There is a simple workaround: we can create a new type, which inherits all the same fields, and can be casted to our original type. But it won’t inherit the UnmarshalJSON method so it’ll use the default behaviour of unmarshalling into the exported fields:

func (p *Page) UnmarshalJSON(data []byte) error {
	type pageNoJSON Page
	var copy pageNoJSON
	if err := json.Unmarshal(data, &copy); err != nil {
		return err
	}
	*p = Page(copy)

	if err := json.Unmarshal(data, &p.raw); err != nil {
		return err
	}

	return nil
}

This approach keeps the unknown fields in Page.raw, but it doesn’t use them for marshalling. We can’t marshal the map as-is, as that wouldn’t reflect changes made to the fields in Page. Instead, we can replace the values in the map with the field values as part of MarshalJSON:

func (p Page) MarshalJSON() ([]byte, error) {
	p.raw["title"] = p.Title
	p.raw["slug"] = p.Slug
	return json.Marshal(p.raw)
}

This achieves our original goal of only defining a schema for fields that the Go code interacts with. All fields are retained from unmarshal to marshal while allowing the struct to be modified:

type Page struct {
	Title string `json:"title"`
	Slug  string `json:"slug"`

	raw map[string]any
}

func (p *Page) UnmarshalJSON(data []byte) error {
	type pageNoJSON Page
	var copy pageNoJSON
	if err := json.Unmarshal(data, &copy); err != nil {
		return err
	}
	*p = Page(copy)

	if err := json.Unmarshal(data, &p.raw); err != nil {
		return err
	}

	return nil
}

func (p Page) MarshalJSON() ([]byte, error) {
	p.raw["title"] = p.Title
	p.raw["slug"] = p.Slug
	return json.Marshal(p.raw)
}

func example() error {
	input := `{"title":"Contact Us","slug":"contact","icon":"email"}`
	var p Page
	if err := json.Unmarshal([]byte(input), &p); err != nil {
		return err
	}

	p.Slug = "contact-us"

	output, err := json.Marshal(p)
	if err != nil {
		return err
	}

	fmt.Println(string(output)) // retains "icon", and has updated "slug"
	// Output:
	// {"icon":"email","slug":"contact-us","title":"Contact Us"}
}

This approach requires a lot of per-type noise as every nested type will need the same UnmarshalJSON and MarshalJSON methods. The UnmarshalJSON looks similar for all types, while the MarshalJSON requires duplicating the fields defined in the schema.

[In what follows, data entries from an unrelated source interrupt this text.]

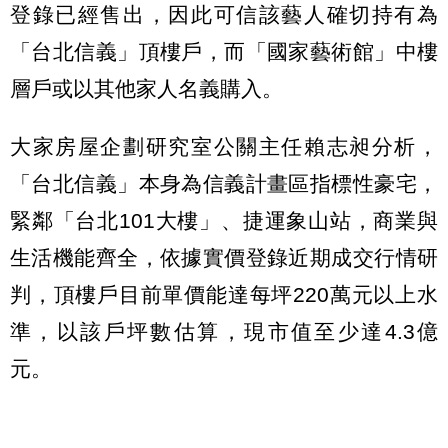
登錄已經售出，因此可信該藝人確切持有為
「台北信義」頂樓戶，而「國家藝術館」中樓
層戶或以其他家人名義購入。
大家房屋企劃研究室公關主任賴志昶分析，
「台北信義」本身為信義計畫區指標性豪宅，
緊鄰「台北101大樓」、捷運象山站，商業與
生活機能齊全，依據實價登錄近期成交行情研
判，頂樓戶目前單價能達每坪220萬元以上水
準，以該戶坪數估算，現市值至少達4.3億
元。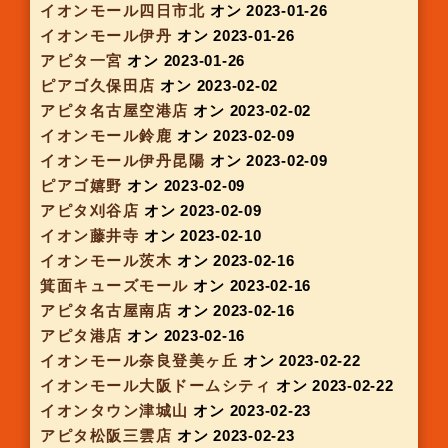
イオンモール東員
オン 2022-11-03
イオンモール大阪ドームシティ
オン 2022-11-10
アピタ大垣
オン 2022-11-10 09:00
ピアゴ嬉野
オン 2022-11-23
アルプラザ亀岡
オン 2022-11-29
イオン大日
オン 2022-11-30
アピタ伊賀上野
オン 2022-12-01
アルプラザ草津
オン 2022-12-08
イオンタウン豊中緑丘
オン 2022-12-08
アピタ大府
オン 2022-12-15
イオンタウン四日市泊
オン 2022-12-15
イオンタウン茨木太田
オン 2022-12-16
大阪モノレール南摂津
オン 2022-12-17
アルプラザ草津
オン 2022-12-20
イオンタウン川西
オン 2022-12-21
イオンモールSENRITO
オン 2022-12-28
イオンモール東員
オン 2022-12-29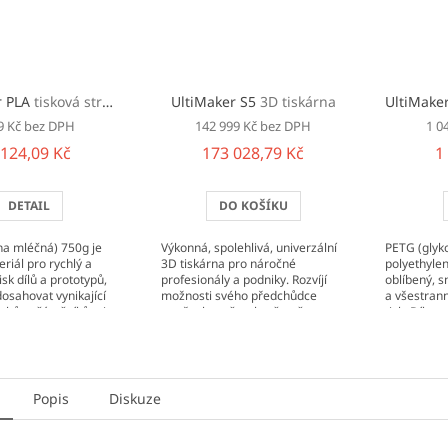
r PLA
tisková struna (filament)
UltiMaker S5
3D tiskárna
UltiMake
9 Kč bez DPH
142 999 Kč bez DPH
1 0
 124,09 Kč
173 028,79 Kč
1
DETAIL
DO KOŠÍKU
na mléčná) 750g je
Výkonná, spolehlivá, univerzální
PETG (glyk
eriál pro rychlý a
3D tiskárna pro náročné
polyethylen
isk dílů a prototypů,
profesionály a podniky. Rozvíjí
oblíbený, s
osahovat vynikající
možnosti svého předchůdce
a všestran
rchů začátečníkům i
ve všech směrech, včetně
tisk. Díky 
tiskařům....
většího tiskového prostoru
mezi něž pa
330 × 240...
Popis
Diskuze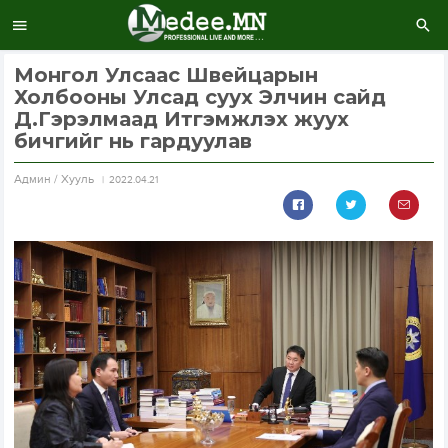
Монгол Улсаас Швейцарын
Холбооны Улсад суух Элчин сайд
Д.Гэрэлмаад Итгэмжлэх жуух
бичгийг нь гардуулав
Aдмин / Хууль
2022.04.21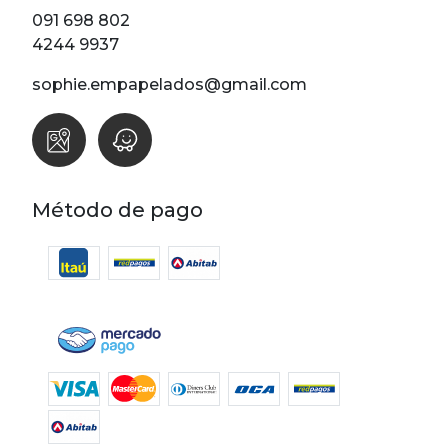
091 698 802
4244 9937
sophie.empapelados@gmail.com
Método de pago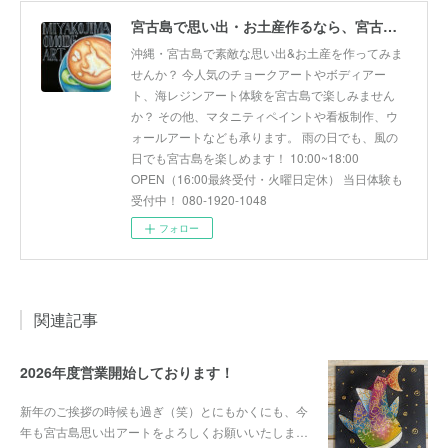
宮古島で思い出・お土産作るなら、宮古島思い出アート。人気のボディアートやチョークアート、海レジンアート体験が楽しめます！
沖縄・宮古島で素敵な思い出&お土産を作ってみま
せんか？ 今人気のチョークアートやボディアー
ト、海レジンアート体験を宮古島で楽しみません
か？ その他、マタニティペイントや看板制作、ウ
ォールアートなども承ります。 雨の日でも、風の
日でも宮古島を楽しめます！ 10:00~18:00
OPEN（16:00最終受付・火曜日定休） 当日体験も
受付中！ 080-1920-1048
フォロー
関連記事
2026年度営業開始しております！
新年のご挨拶の時候も過ぎ（笑）とにもかくにも、今
年も宮古島思い出アートをよろしくお願いいたしま…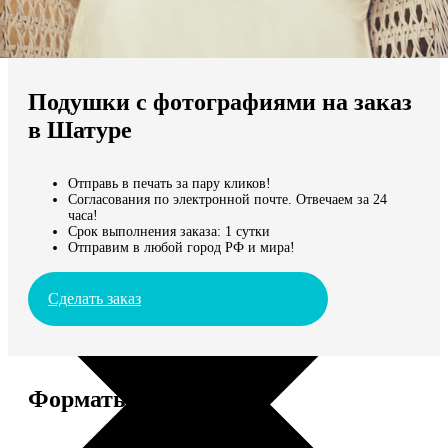
Не нашли Ваш город?
Мы доставляем по всему миру
Подушки с фотографиями на заказ
Продолжить без города
в Шатуре
Отправь в печать за пару кликов!
Согласования по электронной почте. Отвечаем за 24
часа!
Срок выполнения заказа: 1 сутки
Отправим в любой город РФ и мира!
Сделать заказ
Форматы и цены
Услуга
Цена, руб.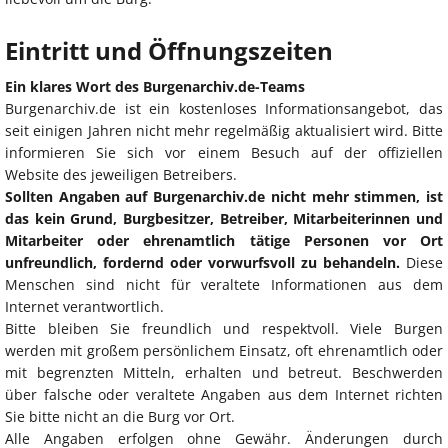
Eintritt und Öffnungszeiten
Ein klares Wort des Burgenarchiv.de-Teams
Burgenarchiv.de ist ein kostenloses Informationsangebot, das
seit einigen Jahren nicht mehr regelmäßig aktualisiert wird. Bitte
informieren Sie sich vor einem Besuch auf der offiziellen
Website des jeweiligen Betreibers.
Sollten Angaben auf Burgenarchiv.de nicht mehr stimmen, ist
das kein Grund, Burgbesitzer, Betreiber, Mitarbeiterinnen und
Mitarbeiter oder ehrenamtlich tätige Personen vor Ort
unfreundlich, fordernd oder vorwurfsvoll zu behandeln.
Diese
Menschen sind nicht für veraltete Informationen aus dem
Internet verantwortlich.
Bitte bleiben Sie freundlich und respektvoll. Viele Burgen
werden mit großem persönlichem Einsatz, oft ehrenamtlich oder
mit begrenzten Mitteln, erhalten und betreut. Beschwerden
über falsche oder veraltete Angaben aus dem Internet richten
Sie bitte nicht an die Burg vor Ort.
Alle Angaben erfolgen ohne Gewähr. Änderungen durch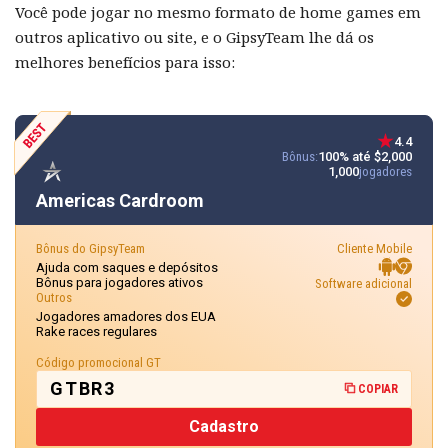
Você pode jogar no mesmo formato de home games em
outros aplicativo ou site, e o GipsyTeam lhe dá os
melhores benefícios para isso:
4.4
Bônus:
100% até $2,000
1,000
jogadores
Americas Cardroom
Bônus do GipsyTeam
Cliente Mobile
Ajuda com saques e depósitos
Bônus para jogadores ativos
Software adicional
Outros
Jogadores amadores dos EUA
Rake races regulares
Código promocional GT
GTBR3
COPIAR
Cadastro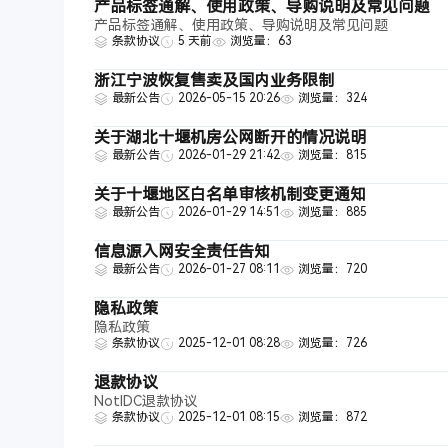
产品标签通解、使用政策、导购说明及常见问题
产品标签通解、使用政策、导购说明及常见问题
条款协议
5 天前
浏览量：63
浙江宁波恢复售卖及国内业务限制
最新公告
2026-05-15 20:26
浏览量：324
关于湖北十堰机房公网断开的情况说明
最新公告
2026-01-29 21:42
浏览量：815
关于十堰地区白名单审核机制变更通知
最新公告
2026-01-29 14:51
浏览量：885
信息源入网安全责任告知
最新公告
2026-01-27 08:11
浏览量：720
隐私政策
隐私政策
条款协议
2025-12-01 08:28
浏览量：726
退款协议
NotIDC退款协议
条款协议
2025-12-01 08:15
浏览量：872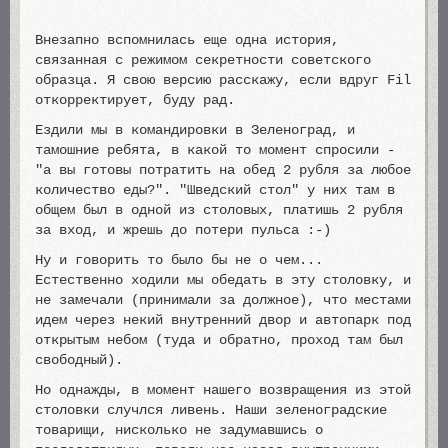
Внезапно вспомнилась еще одна история,
связанная с режимом секретности советского
образца. Я свою версию расскажу, если вдруг Fil
откорректирует, буду рад.
Ездили мы в командировки в Зеленоград, и
тамошние ребята, в какой то момент спросили -
"а вы готовы потратить на обед 2 рубля за любое
количество еды?". "Шведский стол" у них там в
общем был в одной из столовых, платишь 2 рубля
за вход, и жрешь до потери пульса :-)
Ну и говорить то было бы не о чем...
Естественно ходили мы обедать в эту столовку, и
не замечали (принимали за должное), что местами
идем через некий внутренний двор и автопарк под
открытым небом (туда и обратно, проход там был
свободный).
Но однажды, в момент нашего возвращения из этой
столовки случлся ливень. Наши зеленоградские
товарищи, нисколько не задумавшись о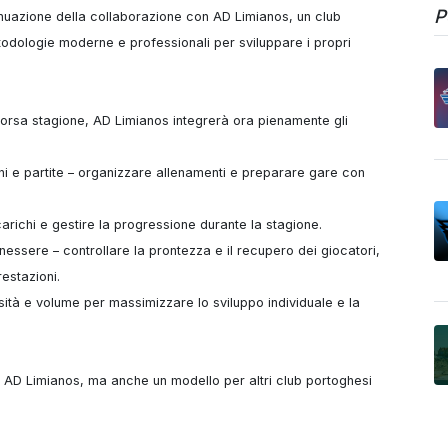
P
nuazione della collaborazione con AD Limianos, un club 
odologie moderne e professionali per sviluppare i propri 
corsa stagione, AD Limianos integrerà ora pienamente gli 
ni e partite – organizzare allenamenti e preparare gare con 
carichi e gestire la progressione durante la stagione.

essere – controllare la prontezza e il recupero dei giocatori, 
estazioni.

nsità e volume per massimizzare lo sviluppo individuale e la 
AD Limianos, ma anche un modello per altri club portoghesi 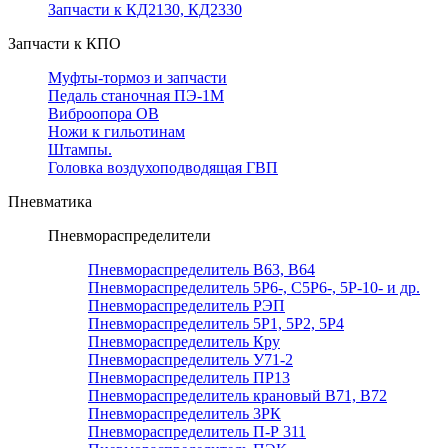
Запчасти к КД2130, КД2330
Запчасти к КПО
Муфты-тормоз и запчасти
Педаль станочная ПЭ-1М
Виброопора ОВ
Ножи к гильотинам
Штампы.
Головка воздухоподводящая ГВП
Пневматика
Пневмораспределители
Пневмораспределитель В63, В64
Пневмораспределитель 5Р6-, С5Р6-, 5Р-10- и др.
Пневмораспределитель РЭП
Пневмораспределитель 5Р1, 5Р2, 5Р4
Пневмораспределитель Кру
Пневмораспределитель У71-2
Пневмораспределитель ПР13
Пневмораспределитель крановый В71, В72
Пневмораспределитель 3РК
Пневмораспределитель П-Р 311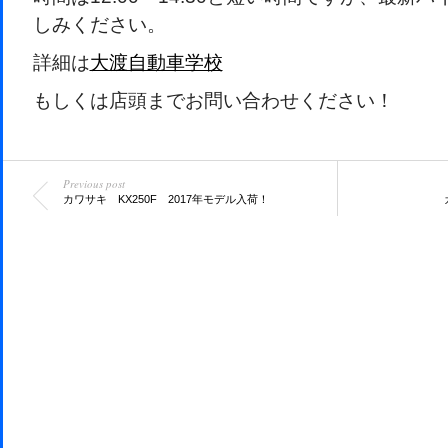
しみください。
詳細は
大渡自動車学校
もしくは店頭までお問い合わせください！
Previous post
カワサキ KX250F 2017年モデル入荷！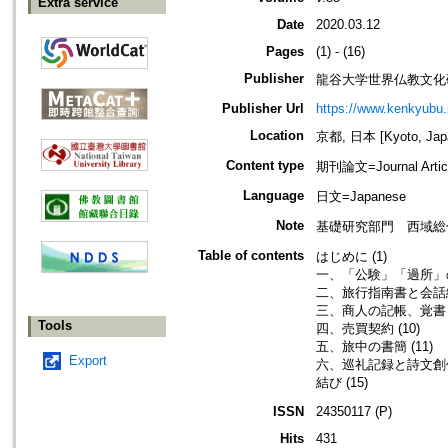
Extra service
Date
2020.03.12
Pages
(1) - (16)
Publisher
龍谷大学世界仏教文化
Publisher Url
https://www.kenkyubu.
Location
京都, 日本 [Kyoto, Jap
Content type
期刊論文=Journal Artic
Language
日文=Japanese
Note
基礎研究部門 西域総
Table of contents
はじめに (1)
一、「公験」「過所」の
二、旅行指南書と会話練
三、商人の記帳、覚書 (
Tools
四、売買契約 (10)
五、旅中の書簡 (11)
Export
六、巡礼記録と詩文創作 
結び (15)
ISSN
24350117 (P)
Hits
431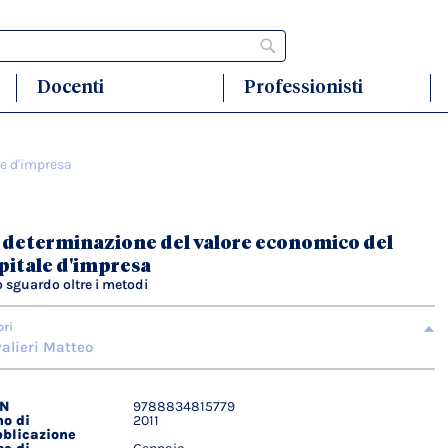
Cerca
Docenti
Professionisti
le d'impresa
 determinazione del valore economico del
pitale d'impresa
 sguardo oltre i metodi
ori
alieri Matteo
BN
9788834815779
agli
o di
2011
ici
blicazione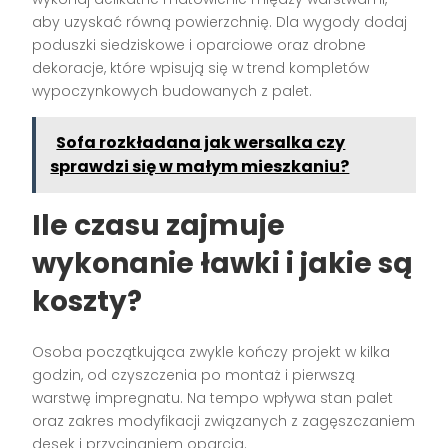
aby uzyskać równą powierzchnię. Dla wygody dodaj
poduszki siedziskowe i oparciowe oraz drobne
dekoracje, które wpisują się w trend kompletów
wypoczynkowych budowanych z palet.
Sofa rozkładana jak wersalka czy
sprawdzi się w małym mieszkaniu?
Ile czasu zajmuje
wykonanie ławki i jakie są
koszty?
Osoba początkująca zwykle kończy projekt w kilka
godzin, od czyszczenia po montaż i pierwszą
warstwę impregnatu. Na tempo wpływa stan palet
oraz zakres modyfikacji związanych z zagęszczaniem
desek i przycinaniem oparcia.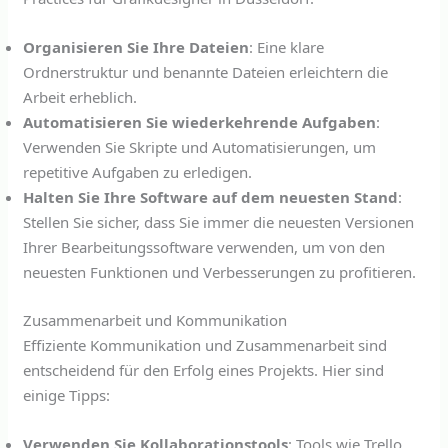
Organisieren Sie Ihre Dateien
: Eine klare
Ordnerstruktur und benannte Dateien erleichtern die
Arbeit erheblich.
Automatisieren Sie wiederkehrende Aufgaben
:
Verwenden Sie Skripte und Automatisierungen, um
repetitive Aufgaben zu erledigen.
Halten Sie Ihre Software auf dem neuesten Stand
:
Stellen Sie sicher, dass Sie immer die neuesten Versionen
Ihrer Bearbeitungssoftware verwenden, um von den
neuesten Funktionen und Verbesserungen zu profitieren.
Zusammenarbeit und Kommunikation
Effiziente Kommunikation und Zusammenarbeit sind
entscheidend für den Erfolg eines Projekts. Hier sind
einige Tipps:
Verwenden Sie Kollaborationstools
: Tools wie Trello,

Each type will need UnmarshalJSON and MarshalJSON to override the default marshalling behavior but the implements can be simplified with reflect.

Simplifying integration with jsonobj

jsonobj builds on the above ideas but simplifies integration for each type by minimizing type code and avoiding fields duplicated in marshalling.

For each type, integrating requires:

  • An unexported field, raw jsonobj.Retain
  • UnmarshalJSON method that calls raw.UnmarshalJSON(data, obj)
  • MarshalJSON method that returns raw.ToJSON(obj)

The above example is simplified to:

type Page struct {
	raw jsonobj.Retain

	Title string `json:"title"`
	Slug  string `json:"slug"`
}

func (p *Page) UnmarshalJSON(data []byte) error {
	return p.raw.FromJSON(data, p)
}

func (p Page) MarshalJSON() ([]byte, error) {
	return p.raw.ToJSON(p)
}

The behaviour stays the same: unknown fields are retained, and changes to struct fields are reflected in the marshalled JSON.

For more details, check out the package documentation for jsonobj.

JSON v2 in the standard library

A new json v2 package in the standard library is planned and will include support for unknown fields, simplifying the integration once it’s released!